2. A method according to claim 1, in which said respective volumes of said chambers are equal to one another.

3. A method according to claim 1 or claim 2, in which said respective predetermined volumes are equal to one another.

4. A method according to claims 1, 2 and 3, in which the volume of said sample is derived using the formula hereinbefore described in Example I.

5. A method according to any one of claims 1 to 3, in which the volume of said sample is derived by comparing said resultant pressure differential with reference data derived from samples of known volumes.

6. A method according to any one of the preceding claims, in which the volume of each chamber is decreased simultaneously.
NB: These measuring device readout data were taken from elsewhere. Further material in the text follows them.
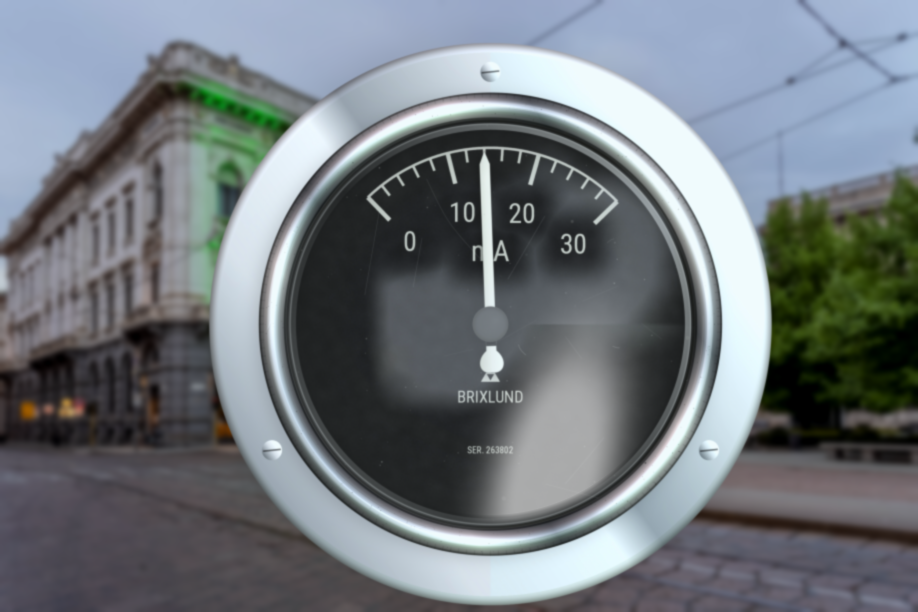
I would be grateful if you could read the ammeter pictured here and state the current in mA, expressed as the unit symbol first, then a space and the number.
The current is mA 14
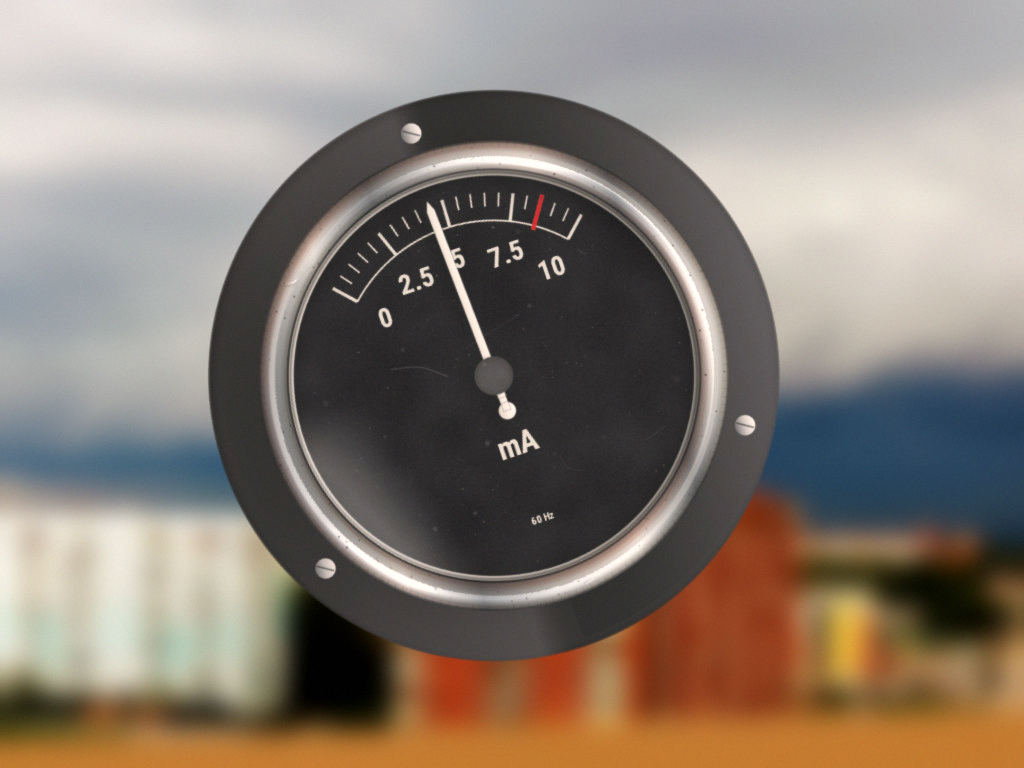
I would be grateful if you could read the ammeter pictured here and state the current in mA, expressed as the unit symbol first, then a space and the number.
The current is mA 4.5
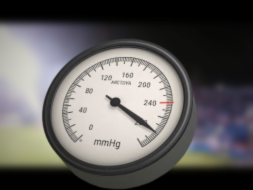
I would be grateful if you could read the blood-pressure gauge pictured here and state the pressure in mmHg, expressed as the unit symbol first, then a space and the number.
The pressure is mmHg 280
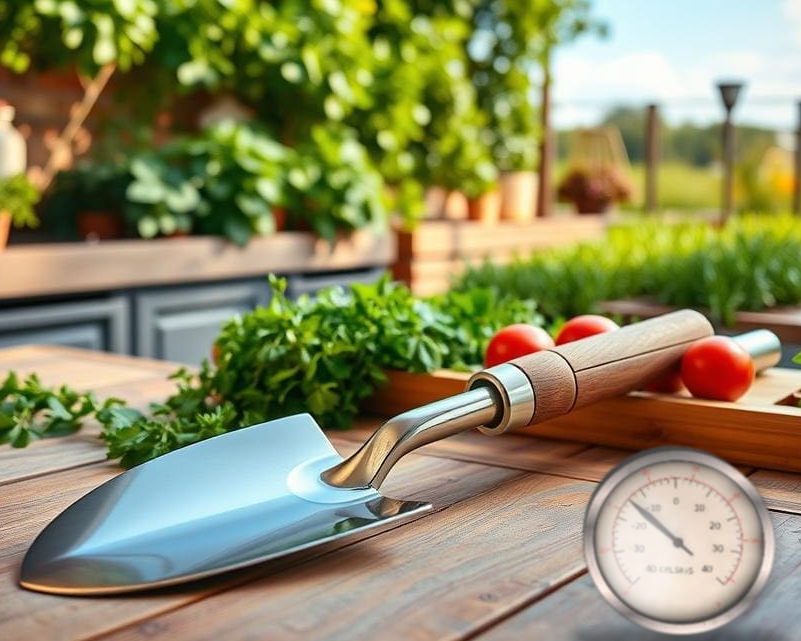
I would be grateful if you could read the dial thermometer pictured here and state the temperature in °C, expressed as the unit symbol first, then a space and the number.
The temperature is °C -14
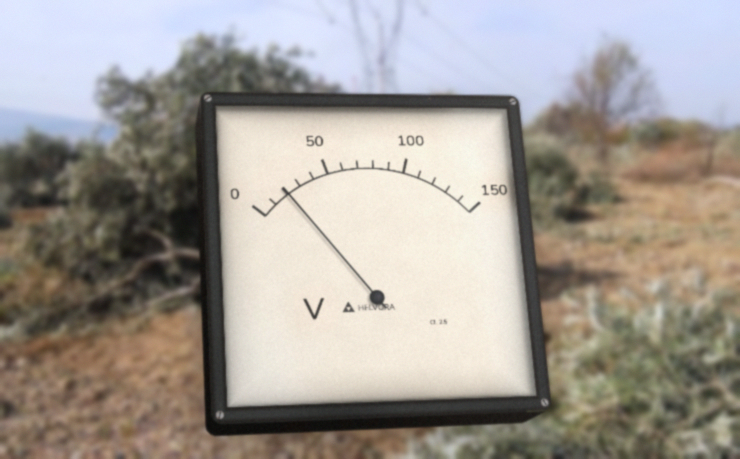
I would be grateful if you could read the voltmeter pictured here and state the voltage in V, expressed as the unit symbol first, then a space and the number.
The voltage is V 20
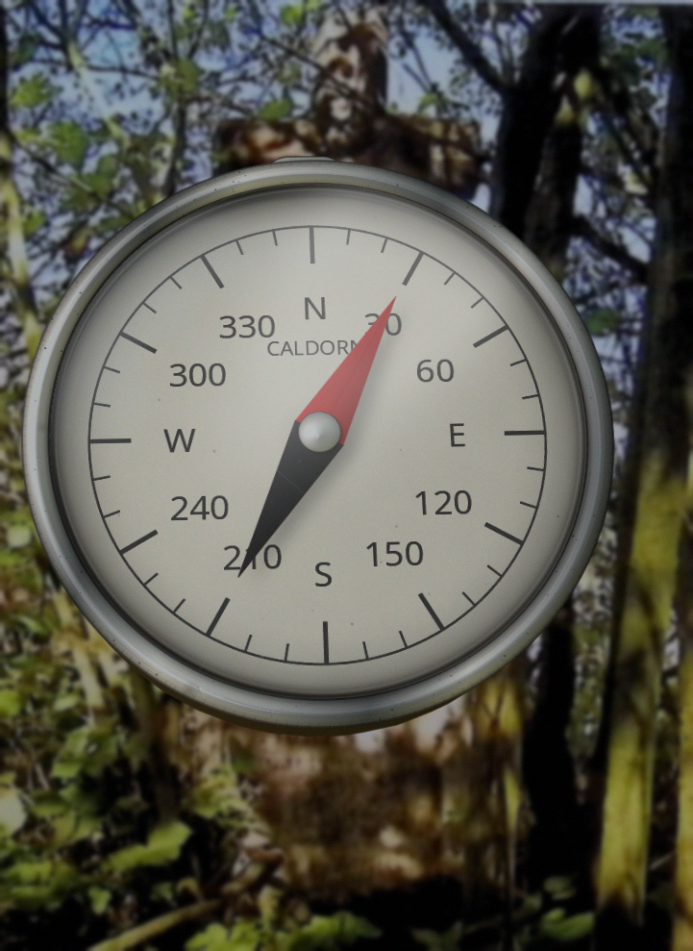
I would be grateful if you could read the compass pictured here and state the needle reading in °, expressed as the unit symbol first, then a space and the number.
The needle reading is ° 30
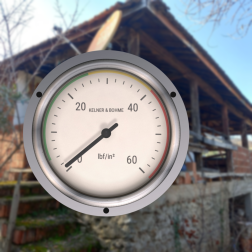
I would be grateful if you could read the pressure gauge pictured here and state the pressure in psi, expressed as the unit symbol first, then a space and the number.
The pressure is psi 1
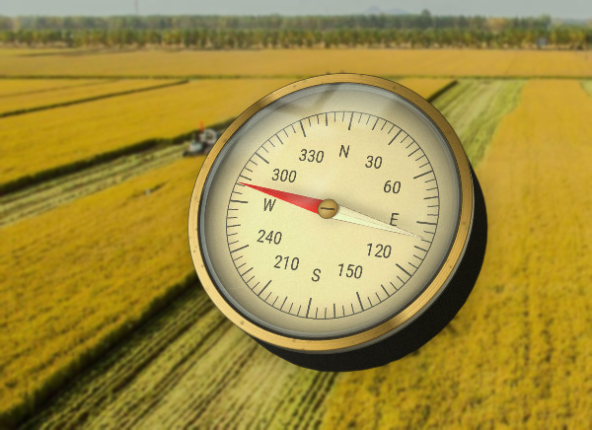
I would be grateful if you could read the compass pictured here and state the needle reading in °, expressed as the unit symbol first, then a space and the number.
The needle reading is ° 280
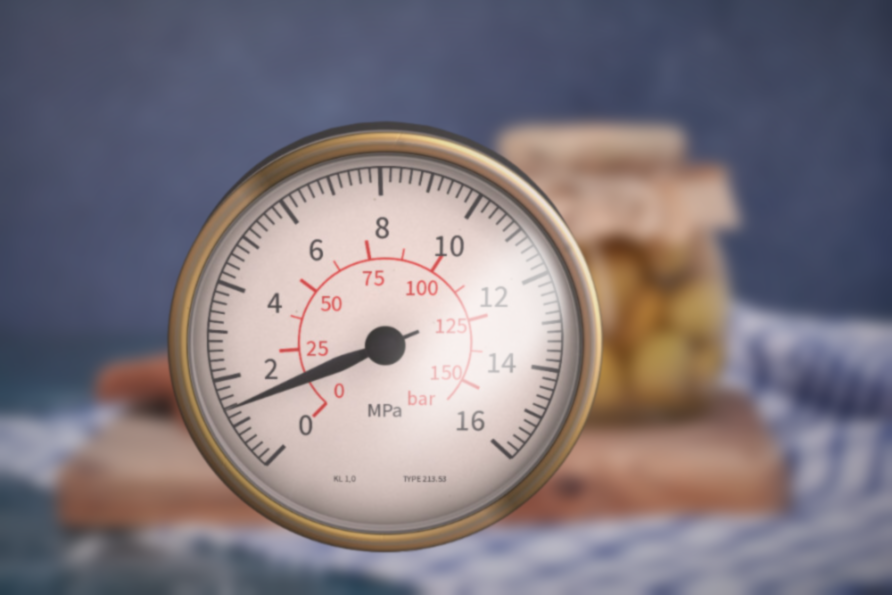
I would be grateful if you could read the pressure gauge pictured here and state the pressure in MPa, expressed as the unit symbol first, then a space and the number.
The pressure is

7. A method according to any one of the preceding claims, in which, following said decrease in volume of each chamber, said resultant pressure differential is used to derive the volume of said sample only after a predetermined delay thereby to allow isothermal conditions to be established. (4

8. A method according to any one of claims 1 to 6, in which, following said decrease in volumeuof each chamber, monitoring said resultant pressure differential at predetermined intervals and comparing each successive pressure differential value with the immediately preceding value until there is substantially no difference or a difference less than a predetermined value between two successive values.

9. A method according to any one of the preceding claims, in which, following introduction of said sample into said first chamber, the pressures in said chambers are equalised one with the other prior to the step of decreasing the volumes of said chambers.

10. Apparatus for determining the volume of a material sample comprising first and second wall means defining first and second chambers, respectively, having respective known volumes, said first chamber being adapted to receive a material sample the volume of which is to be determined, first and second piston means in sealed, slidable relationship with respective parts of said first and second wall means, respectively, whereby the respective volume of each chamber is variable by a respective determined volume by relative movements of said piston means and said respective wall means, and differential pressure transducer means connected to each chamber thereby to determine, following a decrease in the respective volume of each chamber by said respective predetermined volume, the resultant pressure differential between said chambers owing to the presence of a material sample in said first chamber, said resultant pressure differential being proportional to the volume of said sample.

11. Apparatus according to claim 10, in which said respective volume of said chambers are equal to one another.

12. Apparatus according to claim 10 or claim 11, in which said respective predetermined volumes are equal to one another.

13. Apparatus according to any one of claims 10 to 12, in which said first and second wall means comprises first and second cylinder portions, respectively, in which said first and second piston means, respectively, are reciprocable and a support block therefor defining first and second galleries which form part of said first and second chambers, respectively, and which connect the interiors of said respective cylinder portions to said transducer means, said cylinder portions being movable into and out of sealed engagement with said block to permit a material sample to be placed on said block under said first cylinder portion.

14. Apparatus according to any one of claims 10 to 13, in which said first and second piston means are reciprocable simultaneously with one another to vary the respective volume of each chamber.

15. Apparatus according to any one of claims 10 to 14, comprising valve means which are operable to allow the pressures in said chambers to be equalised one with the other prior to operation of said piston means to decrease the volumes of said chambers.

16. A method according to claim 1 substantially as hereinbefore described with reference to any one of the Examples and to the accompanying drawings.

17. Apparatus according to claim 10 substantially as hereinbefore described with reference to any one of the Examples and to the accompanying drawings.